Esercizi da svolgere:
1. Nel testo su HDR10+ Advanced c'è questa frase: «In pratica, l’obiettivo è offrire un’immagine più stabile e più convincente nei contenuti compatibili.» Rendila in inglese.
2. Prosegui il testo su HDR10+ Advanced in Prime Video, ripartendo dopo la sua ultima frase.

═══ Testo fornito ═══

Amazon Prime Video sarà il primo servizio di streaming al mondo a supportare HDR10+ Advanced, evoluzione del formato HDR10+ pensata per sfruttare meglio i pannelli più recenti. L’attivazione è prevista da questo mese su scala globale, con compatibilità dichiarata sui televisori Samsung della gamma 2026.
La novità è interessante perché non si limita a un aggiornamento formale dello standard: HDR10+ Advanced introduce funzioni aggiuntive per migliorare luminosità percepita, precisione della resa HDR e gestione del movimento. In pratica, l’obiettivo è offrire un’immagine più stabile e più convincente nei contenuti compatibili.

Che cosa cambia con HDR10+ Advanced
HDR10+ Advanced è descritto come una versione aggiornata dello standard aperto HDR10+, con strumenti più evoluti per l’elaborazione dell’immagine. Tra le funzioni principali c’è il potenziamento della luminosità complessiva tramite metadati statistici estesi, usati per valorizzare meglio la capacità luminosa dei televisori di fascia alta lungo l’intera gamma tonale.
Questo approccio punta a ottenere un HDR più brillante ma anche più preciso, senza limitarsi a spingere l’intensità del quadro. Il risultato atteso è una resa più equilibrata nelle alte luci, con una gestione più accurata delle sfumature e un impatto visivo superiore nelle scene che richiedono forte dinamica.
Motion smoothing intelligente e primi dispositivi compatibili
Un altro elemento chiave di HDR10+ Advanced è il motion smoothing intelligente, pensato per ridurre il cosiddetto effetto di tremolio visibile in alcune sequenze. Sui dispositivi compatibili, il sistema può regolare dinamicamente l’elaborazione del movimento in base alla scena, così da intervenire solo dove serve e con un controllo più mirato.

═══ Insieme di dati ═══

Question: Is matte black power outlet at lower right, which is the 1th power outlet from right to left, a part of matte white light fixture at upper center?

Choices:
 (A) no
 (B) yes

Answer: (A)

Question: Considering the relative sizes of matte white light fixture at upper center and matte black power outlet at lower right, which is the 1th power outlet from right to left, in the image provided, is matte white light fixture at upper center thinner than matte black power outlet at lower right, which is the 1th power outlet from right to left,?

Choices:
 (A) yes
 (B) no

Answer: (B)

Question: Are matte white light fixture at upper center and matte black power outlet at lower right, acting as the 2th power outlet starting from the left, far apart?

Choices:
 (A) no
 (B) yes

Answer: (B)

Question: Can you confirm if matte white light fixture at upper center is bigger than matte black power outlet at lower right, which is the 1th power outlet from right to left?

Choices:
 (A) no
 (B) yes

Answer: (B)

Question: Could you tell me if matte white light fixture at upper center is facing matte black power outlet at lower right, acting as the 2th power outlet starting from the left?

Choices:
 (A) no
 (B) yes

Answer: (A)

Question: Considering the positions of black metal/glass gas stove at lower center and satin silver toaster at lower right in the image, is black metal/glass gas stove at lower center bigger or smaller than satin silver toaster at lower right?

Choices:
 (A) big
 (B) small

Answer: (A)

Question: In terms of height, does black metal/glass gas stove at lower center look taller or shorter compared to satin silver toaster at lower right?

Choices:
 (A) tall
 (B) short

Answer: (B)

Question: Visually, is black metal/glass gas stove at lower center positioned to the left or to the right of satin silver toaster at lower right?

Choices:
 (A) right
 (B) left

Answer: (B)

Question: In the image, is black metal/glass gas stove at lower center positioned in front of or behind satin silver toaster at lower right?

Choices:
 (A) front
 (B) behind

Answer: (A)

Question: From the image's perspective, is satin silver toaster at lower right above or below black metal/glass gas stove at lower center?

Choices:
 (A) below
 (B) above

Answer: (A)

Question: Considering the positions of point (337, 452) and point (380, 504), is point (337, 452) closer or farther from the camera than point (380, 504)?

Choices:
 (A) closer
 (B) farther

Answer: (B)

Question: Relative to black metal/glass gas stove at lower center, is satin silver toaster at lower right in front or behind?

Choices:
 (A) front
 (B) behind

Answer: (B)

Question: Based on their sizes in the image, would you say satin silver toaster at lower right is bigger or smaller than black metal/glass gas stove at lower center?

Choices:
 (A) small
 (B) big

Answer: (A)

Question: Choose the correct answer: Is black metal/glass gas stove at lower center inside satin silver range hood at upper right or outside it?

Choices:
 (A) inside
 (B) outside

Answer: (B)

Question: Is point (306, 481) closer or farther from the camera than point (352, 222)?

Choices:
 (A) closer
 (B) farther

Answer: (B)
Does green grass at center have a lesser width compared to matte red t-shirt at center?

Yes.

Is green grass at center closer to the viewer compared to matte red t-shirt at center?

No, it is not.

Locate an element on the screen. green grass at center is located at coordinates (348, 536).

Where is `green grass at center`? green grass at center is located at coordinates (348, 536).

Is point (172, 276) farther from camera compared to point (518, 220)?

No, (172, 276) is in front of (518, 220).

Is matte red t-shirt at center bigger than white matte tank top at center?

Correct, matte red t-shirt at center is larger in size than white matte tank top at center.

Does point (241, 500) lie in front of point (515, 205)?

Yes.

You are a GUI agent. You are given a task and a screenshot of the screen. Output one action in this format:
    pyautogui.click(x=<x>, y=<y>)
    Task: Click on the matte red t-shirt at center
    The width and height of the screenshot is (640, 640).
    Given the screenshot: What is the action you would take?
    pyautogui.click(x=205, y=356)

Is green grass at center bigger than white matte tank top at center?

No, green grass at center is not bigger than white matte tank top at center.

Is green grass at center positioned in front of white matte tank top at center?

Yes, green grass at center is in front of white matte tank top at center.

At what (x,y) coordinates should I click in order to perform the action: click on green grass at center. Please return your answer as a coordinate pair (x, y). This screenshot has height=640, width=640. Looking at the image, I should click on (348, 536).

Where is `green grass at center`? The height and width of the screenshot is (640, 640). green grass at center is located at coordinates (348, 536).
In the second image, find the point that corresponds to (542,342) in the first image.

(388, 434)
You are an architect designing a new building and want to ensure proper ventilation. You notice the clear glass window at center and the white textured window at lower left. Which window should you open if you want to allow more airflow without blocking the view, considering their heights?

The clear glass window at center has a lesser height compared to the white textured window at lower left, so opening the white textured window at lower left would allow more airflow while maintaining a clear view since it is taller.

═══

Risposte numerate:
1. In practice, the goal is to deliver a more stable and more convincing image in compatible content.

2.
Sul fronte pratico, Prime Video sarà il primo a portare questa tecnologia in streaming, scelta che dà subito un peso concreto all’annuncio. Il supporto iniziale riguarda i TV Samsung del 2026, segnale chiaro del fatto che l’adozione passerà anche da hardware di nuova generazione e non solo da un aggiornamento lato piattaforma.
Perché questa mossa conta nel confronto tra standard HDR
L’arrivo di HDR10+ Advanced su Prime Video rafforza la strategia di Samsung intorno a un formato aperto che prova a guadagnare terreno nel segmento premium dello streaming video. Il punto da seguire non è solo la presenza del logo, ma la disponibilità reale di contenuti codificati in questo formato e la diffusione dei dispositivi in grado di gestirlo correttamente.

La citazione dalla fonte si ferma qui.